I was locked in the attic of my house for two days and nights and I was writing, without eating and sleeping, on the third day, I couldn't stand it, I started to collapse...

He then delivered the first three poems to Euthyfronas Iliadis, who published them in Rizospastis.

== Editions ==
The poem first appeared as a work of 44 verses in Rizospastis on 12 May 1936, with a dedication to the workers of Thessaloniki. Soon after, a fuller version of 224 verses was published.

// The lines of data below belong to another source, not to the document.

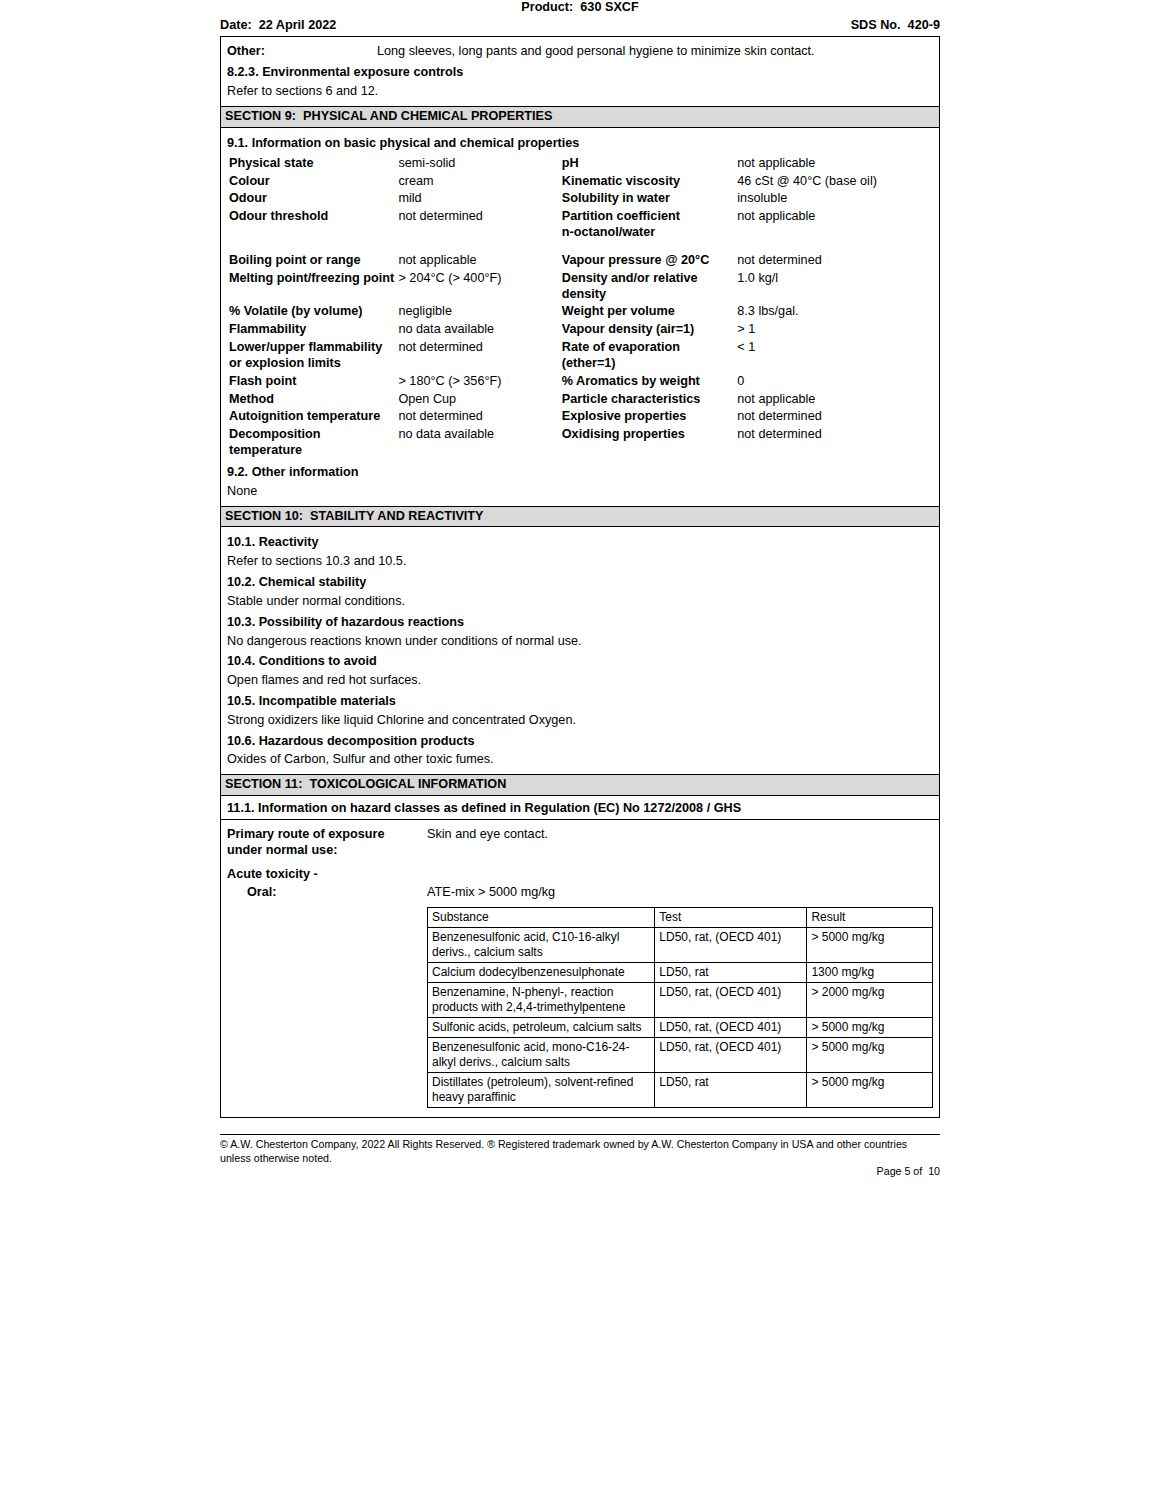Product: 630 SXCF
Date: 22 April 2022
SDS No. 420-9
Other:
Long sleeves, long pants and good personal hygiene to minimize skin contact.
8.2.3. Environmental exposure controls
Refer to sections 6 and 12.
SECTION 9: PHYSICAL AND CHEMICAL PROPERTIES
9.1. Information on basic physical and chemical properties
| Physical state | semi-solid | pH | not applicable |
| Colour | cream | Kinematic viscosity | 46 cSt @ 40°C (base oil) |
| Odour | mild | Solubility in water | insoluble |
| Odour threshold | not determined | Partition coefficient n-octanol/water | not applicable |
| Boiling point or range | not applicable | Vapour pressure @ 20°C | not determined |
| Melting point/freezing point | > 204°C (> 400°F) | Density and/or relative density | 1.0 kg/l |
| % Volatile (by volume) | negligible | Weight per volume | 8.3 lbs/gal. |
| Flammability | no data available | Vapour density (air=1) | > 1 |
| Lower/upper flammability or explosion limits | not determined | Rate of evaporation (ether=1) | < 1 |
| Flash point | > 180°C (> 356°F) | % Aromatics by weight | 0 |
| Method | Open Cup | Particle characteristics | not applicable |
| Autoignition temperature | not determined | Explosive properties | not determined |
| Decomposition temperature | no data available | Oxidising properties | not determined |
9.2. Other information
None
SECTION 10: STABILITY AND REACTIVITY
10.1. Reactivity
Refer to sections 10.3 and 10.5.
10.2. Chemical stability
Stable under normal conditions.
10.3. Possibility of hazardous reactions
No dangerous reactions known under conditions of normal use.
10.4. Conditions to avoid
Open flames and red hot surfaces.
10.5. Incompatible materials
Strong oxidizers like liquid Chlorine and concentrated Oxygen.
10.6. Hazardous decomposition products
Oxides of Carbon, Sulfur and other toxic fumes.
SECTION 11: TOXICOLOGICAL INFORMATION
11.1. Information on hazard classes as defined in Regulation (EC) No 1272/2008 / GHS
Primary route of exposure
under normal use:
Skin and eye contact.
Acute toxicity -
Oral: ATE-mix > 5000 mg/kg
| Substance | Test | Result |
| Benzenesulfonic acid, C10-16-alkyl derivs., calcium salts | LD50, rat, (OECD 401) | > 5000 mg/kg |
| Calcium dodecylbenzenesulphonate | LD50, rat | 1300 mg/kg |
| Benzenamine, N-phenyl-, reaction products with 2,4,4-trimethylpentene | LD50, rat, (OECD 401) | > 2000 mg/kg |
| Sulfonic acids, petroleum, calcium salts | LD50, rat, (OECD 401) | > 5000 mg/kg |
| Benzenesulfonic acid, mono-C16-24-alkyl derivs., calcium salts | LD50, rat, (OECD 401) | > 5000 mg/kg |
| Distillates (petroleum), solvent-refined heavy paraffinic | LD50, rat | > 5000 mg/kg |
© A.W. Chesterton Company, 2022 All Rights Reserved. ® Registered trademark owned by A.W. Chesterton Company in USA and other countries unless otherwise noted.
Page 5 of 10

A first edition of 10,000 copies sold out almost entirely, a record number for these years. However, in August 1936 Ioannis Metaxas established the anti-communist 4th of August Regime, and the 250 remaining copies were burned at the Temple of Olympian Zeus at Athens, along with other "subversive" books.

The final text was published in a second edition in 1956, and runs to 324 verses divided into 20 parts or cantos, each with 16 verses in eight couplets, except for the last two, which run to 15 verses in nine couplets.

"Epitaphios" is Ritsos' most celebrated poem, as well as the work that made him known to the public.

== Musical setting ==
In 1960, composer Mikis Theodorakis set the poem to music. His composition combines "elements of the old Byzantine traditions, based on church plainsong and the Greek modes, with folk music and its more recent vocal and instrumental styles". With Grigoris Bithikotsis (vocals) and Manolis Chiotis (bouzouki), the recording featured two famous Rembetiko masters. Due to the seemingly popular style, Ritsos' 'high-art' lyrics became well known to Greeks across all social classes.